I've been having a difficult conversation with a friend and I mentioned the inconsistencies of the Church, his response was that the Church isn't inconsistent but the people who represent the Church are. That got me thinking. What is it that we think the Church is?
First off there is really no Church (Catholic/Universal/Transcendent) but there are traditions, lots of traditions. And each of them has distinctives that set it apart as well as ideas rooted in a consistent whole. There is some degree of similarity in doctrines, practices, values and structures. However, it would be hard to say that any of that is consistent. And this extends even within the tradition itself. Even traditions that hold a romantic notion of historical preservation cannot square that with the historical reality. But really that isn't the argument.
The argument is that the Church is something transcendent, immutable and unchangeable. In modern terms this is an assertion that the Church is an Ideal. But how does that stack with reality?
Part of the problem is that Church has an institutional reality. We could simply say that the Church is the people, period.
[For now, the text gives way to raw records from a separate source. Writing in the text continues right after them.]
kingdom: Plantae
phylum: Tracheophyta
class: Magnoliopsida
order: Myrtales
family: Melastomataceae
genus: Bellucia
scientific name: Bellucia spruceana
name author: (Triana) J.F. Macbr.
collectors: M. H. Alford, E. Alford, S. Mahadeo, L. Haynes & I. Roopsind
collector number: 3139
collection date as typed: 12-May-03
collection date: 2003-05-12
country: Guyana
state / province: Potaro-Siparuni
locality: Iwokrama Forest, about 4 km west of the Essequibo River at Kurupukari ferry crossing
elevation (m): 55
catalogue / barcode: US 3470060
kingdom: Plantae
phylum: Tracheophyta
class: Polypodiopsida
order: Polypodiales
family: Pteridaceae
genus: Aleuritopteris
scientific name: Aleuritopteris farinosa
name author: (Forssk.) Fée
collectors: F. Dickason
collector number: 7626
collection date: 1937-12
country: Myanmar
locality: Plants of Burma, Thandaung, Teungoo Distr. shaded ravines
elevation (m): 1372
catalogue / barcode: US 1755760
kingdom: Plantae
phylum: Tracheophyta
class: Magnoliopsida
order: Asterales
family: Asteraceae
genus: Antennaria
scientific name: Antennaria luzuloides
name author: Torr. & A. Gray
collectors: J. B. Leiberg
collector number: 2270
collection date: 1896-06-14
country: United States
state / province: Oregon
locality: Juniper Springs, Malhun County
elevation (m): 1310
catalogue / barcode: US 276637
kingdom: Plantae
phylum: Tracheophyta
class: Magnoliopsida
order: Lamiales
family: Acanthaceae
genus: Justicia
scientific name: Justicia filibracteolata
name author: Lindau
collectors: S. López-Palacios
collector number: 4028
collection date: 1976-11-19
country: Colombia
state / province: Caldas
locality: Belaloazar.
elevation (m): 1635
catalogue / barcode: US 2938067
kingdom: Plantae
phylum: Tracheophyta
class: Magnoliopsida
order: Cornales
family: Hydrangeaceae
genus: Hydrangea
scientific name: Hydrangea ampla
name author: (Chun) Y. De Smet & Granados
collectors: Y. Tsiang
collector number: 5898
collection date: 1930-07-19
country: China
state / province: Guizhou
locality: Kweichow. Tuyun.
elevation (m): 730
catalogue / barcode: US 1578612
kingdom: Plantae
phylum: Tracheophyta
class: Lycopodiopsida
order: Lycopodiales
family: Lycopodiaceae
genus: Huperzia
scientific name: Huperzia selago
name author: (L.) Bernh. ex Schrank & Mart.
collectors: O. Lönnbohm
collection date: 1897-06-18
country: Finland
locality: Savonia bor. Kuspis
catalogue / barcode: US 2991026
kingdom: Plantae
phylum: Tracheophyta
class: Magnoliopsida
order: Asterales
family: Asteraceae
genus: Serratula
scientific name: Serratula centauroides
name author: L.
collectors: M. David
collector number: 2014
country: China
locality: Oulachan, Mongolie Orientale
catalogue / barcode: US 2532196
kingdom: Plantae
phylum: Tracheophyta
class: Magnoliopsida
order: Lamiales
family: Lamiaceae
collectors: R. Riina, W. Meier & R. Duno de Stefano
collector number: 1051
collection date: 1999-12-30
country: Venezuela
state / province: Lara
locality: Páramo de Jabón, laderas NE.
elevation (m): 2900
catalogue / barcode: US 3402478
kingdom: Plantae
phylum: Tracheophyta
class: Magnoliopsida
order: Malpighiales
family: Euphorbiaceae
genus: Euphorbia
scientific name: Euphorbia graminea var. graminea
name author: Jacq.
And while our answer must never separate the notion of Church from the lived reality a Ecclesia, or the people called together, to miss the structural reality of Church as institution is to deny an aspect that is also a lived reality. Where we can challenge this idea is how we understand the institutional character of Church.
One common way that the Church is over Idealized (in its institutional form) is by conflating it with the Kingdom of God. If we say the Church is the Kingdom then we cannot permit anything but that it is a perfect institution - albeit imperfectly realized. But there is no real scriptural basis for such an assertion. A Kingdom implies the expressed reign of a monarch. The Church, as institution, hardly appeals, with any consistency, to the King in matters of structure. Rather the Church as institution has modeled governance on existing patterns in other, often dominant, communities. To the point where most modern churches value a democratic approach to governance. This is hardly consistent structurally, even within a single tradition. There is definitely a relationship between the Kingdom of God and the Church, but it is that the Church is called into existence by and for the Kingdom of God. In this sense the Church is the servant of the Kingdom, which allows us to acknowledge the human aspect of Church.
A larger issue with conflation is that if the Church becomes the transcendent ideal of the Christian hope - where does that leave the King? Much as many Protestants have made the Bible their idol, elevating it as the ideal, other Christians have made the Church their idol, elevating it as ideal. If the Church itself is untouchable and already perfect then why do we need anything else? This was the problem Jesus faced with the Jewish authorities - they had structures that gave them confidence and so had missed the heart of their religion - they no longer needed God. I think we should be wary of any assertion that salvation is secured through anything other than the work of Christ through Jesus' death and resurrection. If we learn anything from the First Testament it is that we love the surity of idols.
Does this mean though that the Church is necessarily inconsistent? I wouldn't assert that it is by necessity inconsistent, but that in reality it is inconsistent, and in every way we can imagine that word. But that shouldn't disrupt our faith and confidence in the Church as a profound work of God in and for the world. I would draw our attention to the idea of unity. If there is a consistent longing in Jesus' instructions for the Church it is unity.
Unity is not the same thing as uniformity. Uniformity is actually a form of oppression. Unity, on the other hand, is a form of community with diversity. Even if you have peaceful uniformity you cut off modes of expression. You impoverish the whole. And you do not have real community. Unity never requires consistency, nor does community for that matter. What is required is a desire to be something together that is great than is ever possible when we are alone. This is worth thinking through because it is counter-intuitive to the structures of society - many of which, as we already mentioned, are translated into the structure of the Church.
Unity also doesn't imply a soft-relativism. Unity requires the difficult task of working through difference to a better understanding. Unity only functions when we respect a high ideal of authenticity but reject the notion that we can ever escape our context and that context, those things that we respond uniquely and authentically too, can and should be challenged. Tradition, including structures can and should be challenged. And doing so is how we move towards a better vision of society and community. This must include such dominant structures as the Church. If we somehow exempt the Church from this, then our hopes for real unity will always be dashed.
I say this because as a theologian who has had influence in my denomination on structure - this is the serious consideration to be taken. When we build structures and traditions, we need to recognize that it is, and has always been, us who have created them. We do so to honour God. And we believe that God helps us in creating structures that touch the world in the contexts we build them. But the institution is always a human creation. And so we can always do it better.
That doesn't mean we ditch tradition, nor do we shatter the institutions. These are the historical building blocks of a true future. But when we rest on these structures, we run the risk of becoming captive to our ideals instead of letting ideals grow to meet the challenges of the future.